====== Source data ======

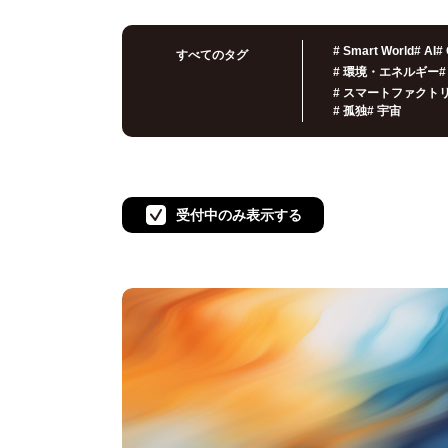
#
Smart World
#
AI
#
すべてのタグ
#
環境・エネルギー
#
#
スマートファクト
#
孤独
#
宇宙
受付中のみ表示する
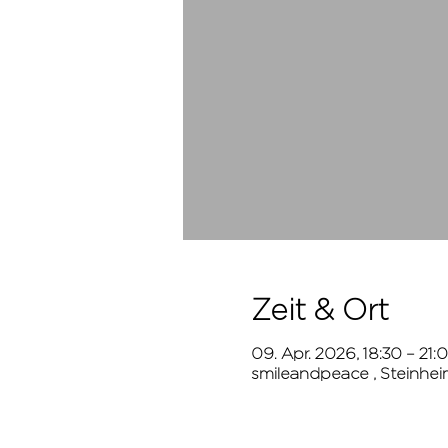
Zeit & Ort
09. Apr. 2026, 18:30 – 21:
smileandpeace , Steinhei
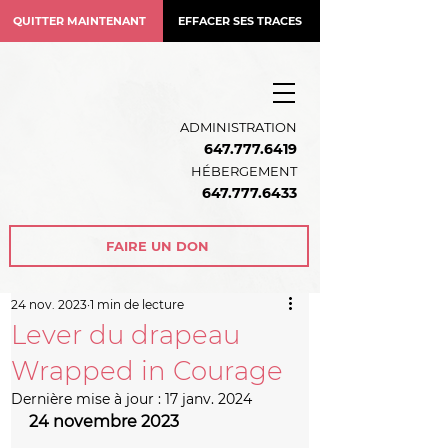
QUITTER MAINTENANT
EFFACER SES TRACES
ADMINISTRATION
647.777.6419
HÉBERGEMENT
64
7.777.6433
FAIRE UN DON
24 nov. 2023
1 min de lecture
Lever du drapeau
Wrapped in Courage
Dernière mise à jour :
17 janv. 2024
24 novembre 2023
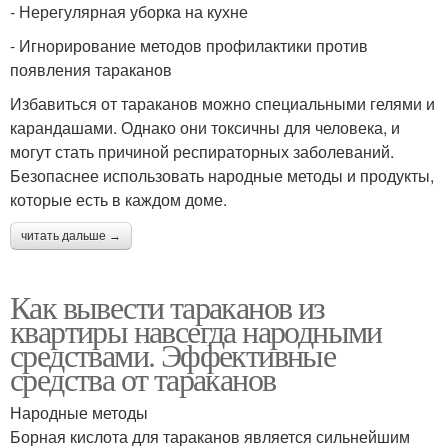
- Нерегулярная уборка на кухне
- Игнорирование методов профилактики против
появления тараканов
Избавиться от тараканов можно специальными гелями и
карандашами. Однако они токсичны для человека, и
могут стать причиной респираторных заболеваний.
Безопаснее использовать народные методы и продукты,
которые есть в каждом доме.
читать дальше →
Как вывести тараканов из
квартиры навсегда народными
средствами. Эффективные
средства от тараканов
Народные методы
Борная кислота для тараканов является сильнейшим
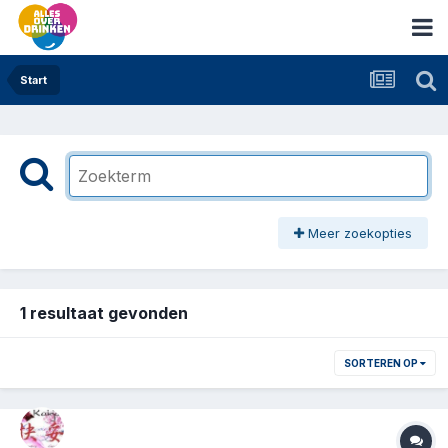
Start
Meer zoekopties
1 resultaat gevonden
SORTEREN OP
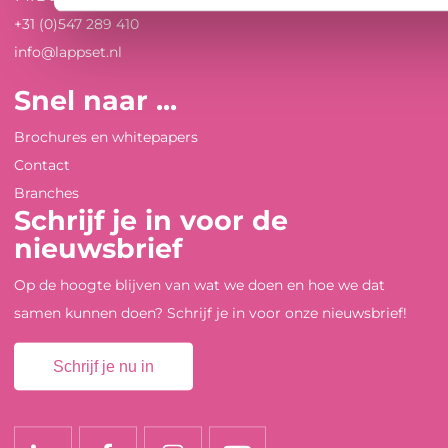
+31 (0)547 289 410
info@lappset.nl
Snel naar ...
Brochures en whitepapers
Contact
Branches
Schrijf je in voor de
nieuwsbrief
Op de hoogte blijven van wat we doen en hoe we dat
samen kunnen doen? Schrijf je in voor onze nieuwsbrief!
Schrijf je nu in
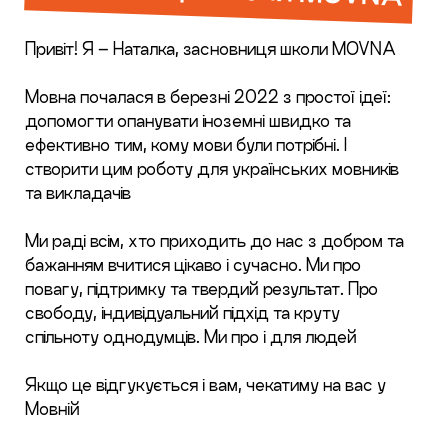
Привіт! Я – Наталка, засновниця школи MOVNA
Мовна почалася в березні 2022 з простої ідеї:
допомогти опанувати іноземні швидко та
ефективно тим, кому мови були потрібні. І
створити цим роботу для українських мовників
та викладачів
Ми раді всім, хто приходить до нас з добром та
бажанням вчитися цікаво і сучасно. Ми про
повагу, підтримку та твердий результат. Про
свободу, індивідуальний підхід та круту
спільноту однодумців. Ми про і для людей
Якщо це відгукується і вам, чекатиму на вас у
Мовній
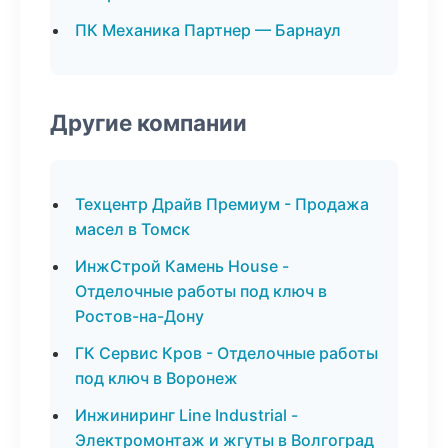
ПК Механика Партнер — Барнаул
Другие компании
Техцентр Драйв Премиум - Продажа
масел в Томск
ИнжСтрой Камень House -
Отделочные работы под ключ в
Ростов-на-Дону
ГК Сервис Кров - Отделочные работы
под ключ в Воронеж
Инжиниринг Line Industrial -
Электромонтаж и жгуты в Волгоград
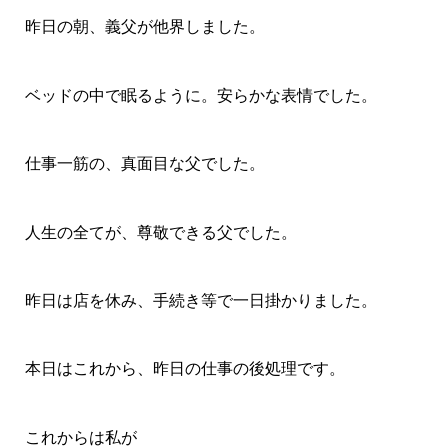
昨日の朝、義父が他界しました。
ベッドの中で眠るように。安らかな表情でした。
仕事一筋の、真面目な父でした。
人生の全てが、尊敬できる父でした。
昨日は店を休み、手続き等で一日掛かりました。
本日はこれから、昨日の仕事の後処理です。
これからは私が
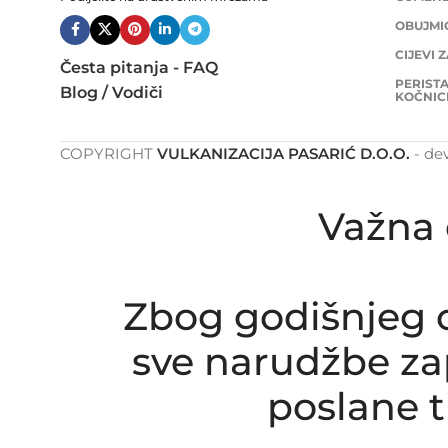
OBUJMIC
CIJEVI 
Česta pitanja - FAQ
PERISTA
Blog / Vodiči
KOČNIC
COPYRIGHT
VULKANIZACIJA PASARIĆ D.O.O.
- de
Važna 
Zbog godišnjeg o
sve narudžbe zap
poslane 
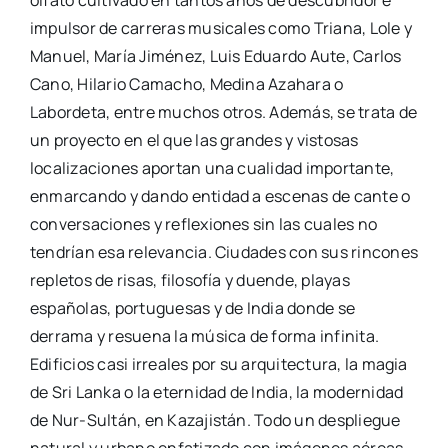
olfato cultivado en tantos años de descubridor e
impulsor de carreras musicales como Triana, Lole y
Manuel, María Jiménez, Luis Eduardo Aute, Carlos
Cano, Hilario Camacho, Medina Azahara o
Labordeta, entre muchos otros. Además, se trata de
un proyecto en el que las grandes y vistosas
localizaciones aportan una cualidad importante,
enmarcando y dando entidad a escenas de cante o
conversaciones y reflexiones sin las cuales no
tendrían esa relevancia. Ciudades con sus rincones
repletos de risas, filosofía y duende, playas
españolas, portuguesas y de India donde se
derrama y resuena la música de forma infinita.
Edificios casi irreales por su arquitectura, la magia
de Sri Lanka o la eternidad de India, la modernidad
de Nur-Sultán, en Kazajistán. Todo un despliegue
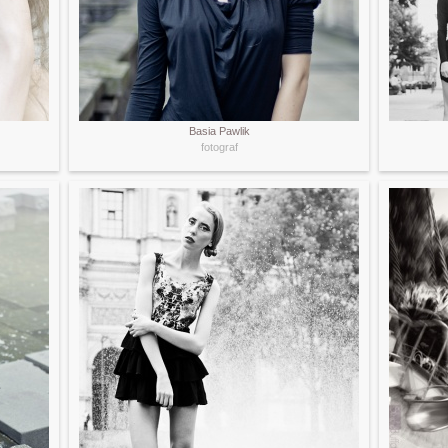
Basia Pawlik
fotograf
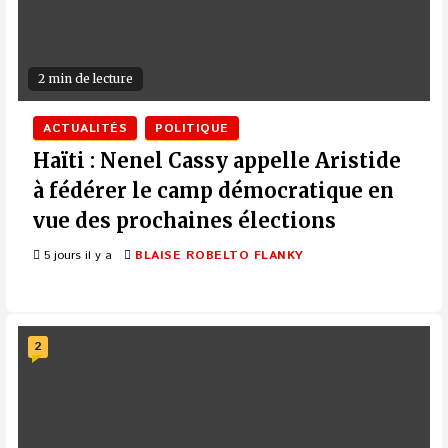
2 min de lecture
ACTUALITÉS
POLITIQUE
Haïti : Nenel Cassy appelle Aristide
à fédérer le camp démocratique en
vue des prochaines élections
5 jours il y a
BLAISE ROBELTO FLANKY
2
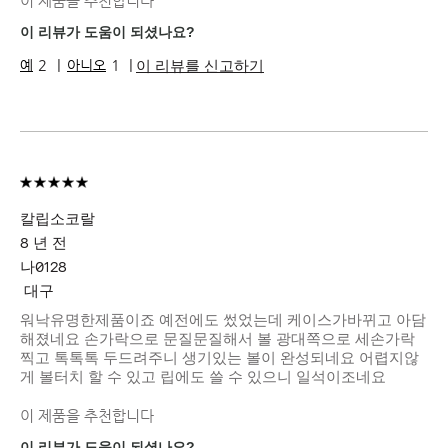
이 제품을 추천합니다
피부 톤
미디엄 - 다크
피부 고민
수분 부족
이 리뷰가 도움이 되셨나요?
제품 장점
웨어러블, 즉각적인 효과, 지속성
이 리뷰를 신고하기
2
1
칼립소코랄
8 년 전
나0128
대구
워낙유명한제품이죠 예전에도 썼었는데 케이스가바뀌고 아담
해졌네요 손가락으로 문질문질해서 볼 광대쪽으로 세손가락
찍고 톡톡톡 두드려주니 생기있는 볼이 완성되네요 어렵지않
게 볼터치 할 수 있고 립에도 쓸 수 있으니 일석이조네요
이 제품을 추천합니다
이 리뷰가 도움이 되셨나요?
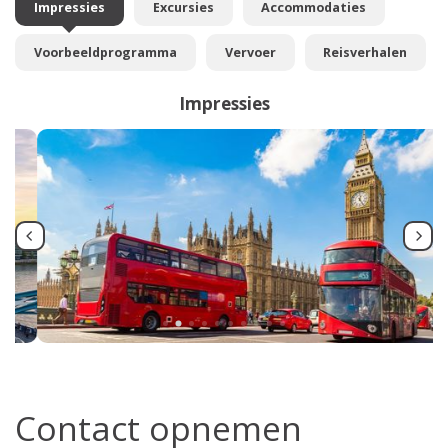
Impressies
Excursies
Accommodaties
Voorbeeldprogramma
Vervoer
Reisverhalen
Impressies
Contact opnemen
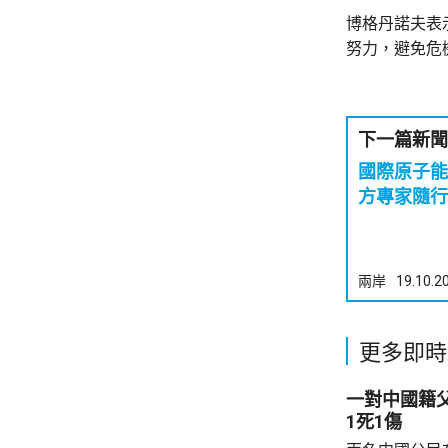
博格丹諾夫表
努力，避免危
下一篇新聞
國際原子能
方專家隨行
兩岸
19.10.2
更多即時
一對中國籍
1死1傷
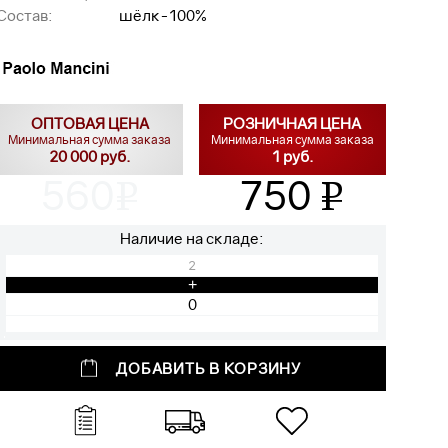
Состав:
шёлк-100%
ОПТОВАЯ ЦЕНА
РОЗНИЧНАЯ ЦЕНА
Минимальная сумма заказа
Минимальная сумма заказа
20 000 руб.
1 руб.
560
750
v
v
Наличие на складе:
2
+
ДОБАВИТЬ В КОРЗИНУ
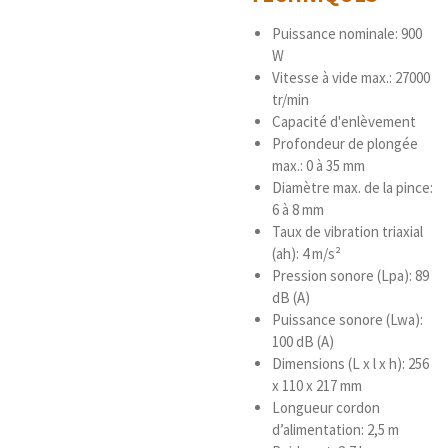
Puissance nominale: 900
W
Vitesse à vide max.: 27000
tr/min
Capacité d'enlèvement
Profondeur de plongée
max.: 0 à 35 mm
Diamètre max. de la pince:
6 à 8 mm
Taux de vibration triaxial
(ah): 4 m/s²
Pression sonore (Lpa): 89
dB (A)
Puissance sonore (Lwa):
100 dB (A)
Dimensions (L x l x h): 256
x 110 x 217 mm
Longueur cordon
d’alimentation: 2,5 m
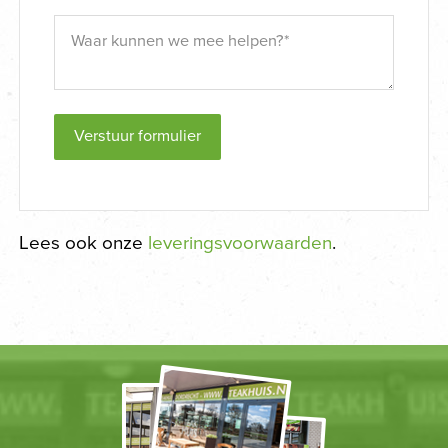
Verstuur formulier
Lees ook onze
leveringsvoorwaarden
.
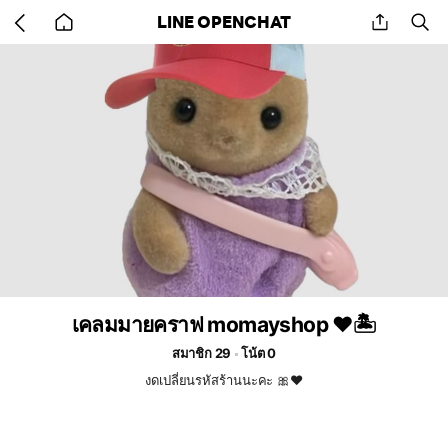
Go
share
se
LINE OPENCHAT
back
to
home
เคลมมายคราฟ momayshop ♥️🏝️
สมาชิก 29
โน้ต 0
งดเปลี่ยนรหัสร้านนะคะ 🎀♥️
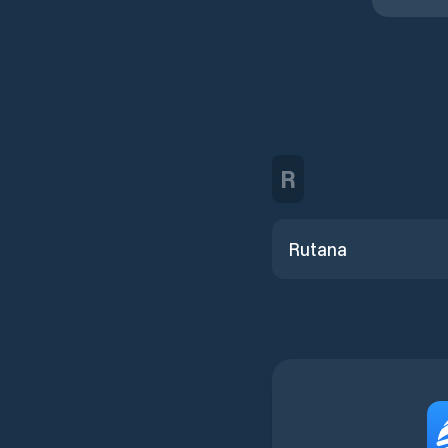
R
Rutana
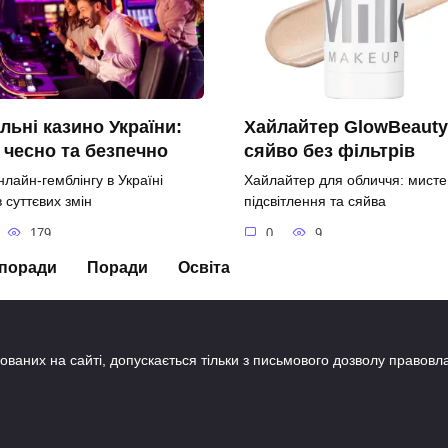
льні казино України:
Хайлайтер GlowBeaut
 чесно та безпечно
сяйво без фільтрів
нлайн-гемблінгу в Україні
Хайлайтер для обличчя: мисте
 суттєвих змін
підсвітлення та сяйва
179
0
9
 поради
Поради
Освіта
кованих на сайті, допускається тільки з письмового дозволу право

======

_Exercise goal_
Copy every record above exactly as written, but leave out the pictures.

_Your solution_
#
Smart World
#
AI
#
すべてのタグ
#
環境・エネルギー
#
#
スマートファクト
#
孤独
#
宇宙
受付中のみ表示する
Zeit & Ort
09. Apr. 2026, 18:30 – 21:
smileandpeace , Steinhei
QUITTER MAINTENANT
EFFACER SES TRACES
ADMINISTRATION
647.777.6419
HÉBERGEMENT
64
7.777.6433
FAIRE UN DON
24 nov. 2023
1 min de lecture
Lever du drapeau
Wrapped in Courage
Dernière mise à jour :
17 janv. 2024
24 novembre 2023
- Нерегулярная уборка на кухне
- Игнорирование методов профилактики против
появления тараканов
Избавиться от тараканов можно специальными гелями и
карандашами. Однако они токсичны для человека, и
могут стать причиной респираторных заболеваний.
Безопаснее использовать народные методы и продукты,
которые есть в каждом доме.
читать дальше →
Как вывести тараканов из
квартиры навсегда народными
средствами. Эффективные
средства от тараканов
Народные методы
Борная кислота для тараканов является сильнейшим
Start
Meer zoekopties
1 resultaat gevonden
SORTEREN OP
+31 (0)547 289 410
info@lappset.nl
Snel naar ...
Brochures en whitepapers
Contact
Branches
Schrijf je in voor de
nieuwsbrief
Op de hoogte blijven van wat we doen en hoe we dat
samen kunnen doen? Schrijf je in voor onze nieuwsbrief!
Schrijf je nu in
Привіт! Я – Наталка, засновниця школи MOVNA
Мовна почалася в березні 2022 з простої ідеї:
допомогти опанувати іноземні швидко та
ефективно тим, кому мови були потрібні. І
створити цим роботу для українських мовників
та викладачів
Ми раді всім, хто приходить до нас з добром та
бажанням вчитися цікаво і сучасно. Ми про
повагу, підтримку та твердий результат. Про
свободу, індивідуальний підхід та круту
спільноту однодумців. Ми про і для людей
Якщо це відгукується і вам, чекатиму на вас у
Мовній
ПК Механика Партнер — Барнаул
Другие компании
Техцентр Драйв Премиум - Продажа
масел в Томск
ИнжСтрой Камень House -
Отделочные работы под ключ в
Ростов-на-Дону
ГК Сервис Кров - Отделочные работы
под ключ в Воронеж
Инжиниринг Line Industrial -
Электромонтаж и жгуты в Волгоград
昨日の朝、義父が他界しました。
ベッドの中で眠るように。安らかな表情でした。
仕事一筋の、真面目な父でした。
人生の全てが、尊敬できる父でした。
昨日は店を休み、手続き等で一日掛かりました。
本日はこれから、昨日の仕事の後処理です。
これからは私が
OBUJMIC
CIJEVI 
Česta pitanja - FAQ
PERISTA
Blog / Vodiči
KOČNIC
COPYRIGHT
VULKANIZACIJA PASARIĆ D.O.O.
- de
Važna 
Zbog godišnjeg o
sve narudžbe zap
poslane 
olfato cultivado en tantos años de descubridor e
impulsor de carreras musicales como Triana, Lole y
Manuel, María Jiménez, Luis Eduardo Aute, Carlos
Cano, Hilario Camacho, Medina Azahara o
Labordeta, entre muchos otros. Además, se trata de
un proyecto en el que las grandes y vistosas
localizaciones aportan una cualidad importante,
enmarcando y dando entidad a escenas de cante o
conversaciones y reflexiones sin las cuales no
tendrían esa relevancia. Ciudades con sus rincones
repletos de risas, filosofía y duende, playas
españolas, portuguesas y de India donde se
derrama y resuena la música de forma infinita.
Edificios casi irreales por su arquitectura, la magia
de Sri Lanka o la eternidad de India, la modernidad
de Nur-Sultán, en Kazajistán. Todo un despliegue
Basia Pawlik
fotograf
2 min de lecture
ACTUALITÉS
POLITIQUE
Haïti : Nenel Cassy appelle Aristide
à fédérer le camp démocratique en
vue des prochaines élections
5 jours il y a
BLAISE ROBELTO FLANKY
2
이 제품을 추천합니다
피부 톤
미디엄 - 다크
피부 고민
수분 부족
이 리뷰가 도움이 되셨나요?
제품 장점
웨어러블, 즉각적인 효과, 지속성
이 리뷰를 신고하기
2
1
칼립소코랄
8 년 전
나0128
대구
워낙유명한제품이죠 예전에도 썼었는데 케이스가바뀌고 아담
해졌네요 손가락으로 문질문질해서 볼 광대쪽으로 세손가락
찍고 톡톡톡 두드려주니 생기있는 볼이 완성되네요 어렵지않
게 볼터치 할 수 있고 립에도 쓸 수 있으니 일석이조네요
이 제품을 추천합니다
이 리뷰가 도움이 되셨나요?
Impressies
Excursies
Accommodaties
Voorbeeldprogramma
Vervoer
Reisverhalen
Impressies
Contact opnemen
博格丹諾夫表
努力，避免危
下一篇新聞
國際原子能
方專家隨行
兩岸
19.10.2
更多即時
一對中國籍
1死1傷
Состав:
шёлк-100%
ОПТОВАЯ ЦЕНА
РОЗНИЧНАЯ ЦЕНА
Минимальная сумма заказа
Минимальная сумма заказа
20 000 руб.
1 руб.
560
750
v
v
Наличие на складе:
2
+
ДОБАВИТЬ В КОРЗИНУ
Puissance nominale: 900
W
Vitesse à vide max.: 27000
tr/min
Capacité d'enlèvement
Profondeur de plongée
max.: 0 à 35 mm
Diamètre max. de la pince:
6 à 8 mm
Taux de vibration triaxial
(ah): 4 m/s²
Pression sonore (Lpa): 89
dB (A)
Puissance sonore (Lwa):
100 dB (A)
Dimensions (L x l x h): 256
x 110 x 217 mm
Longueur cordon
d’alimentation: 2,5 m
Verstuur formulier
Lees ook onze
leveringsvoorwaarden
.
Go
share
se
LINE OPENCHAT
back
to
home
เคลมมายคราฟ momayshop ♥️🏝️
สมาชิก 29
โน้ต 0
งดเปลี่ยนรหัสร้านนะคะ 🎀♥️
R
Rutana
льні казино України:
Хайлайтер GlowBeaut
 чесно та безпечно
сяйво без фільтрів
нлайн-гемблінгу в Україні
Хайлайтер для обличчя: мисте
 суттєвих змін
підсвітлення та сяйва
179
0
9
 поради
Поради
Освіта
кованих на сайті, допускається тільки з письмового дозволу право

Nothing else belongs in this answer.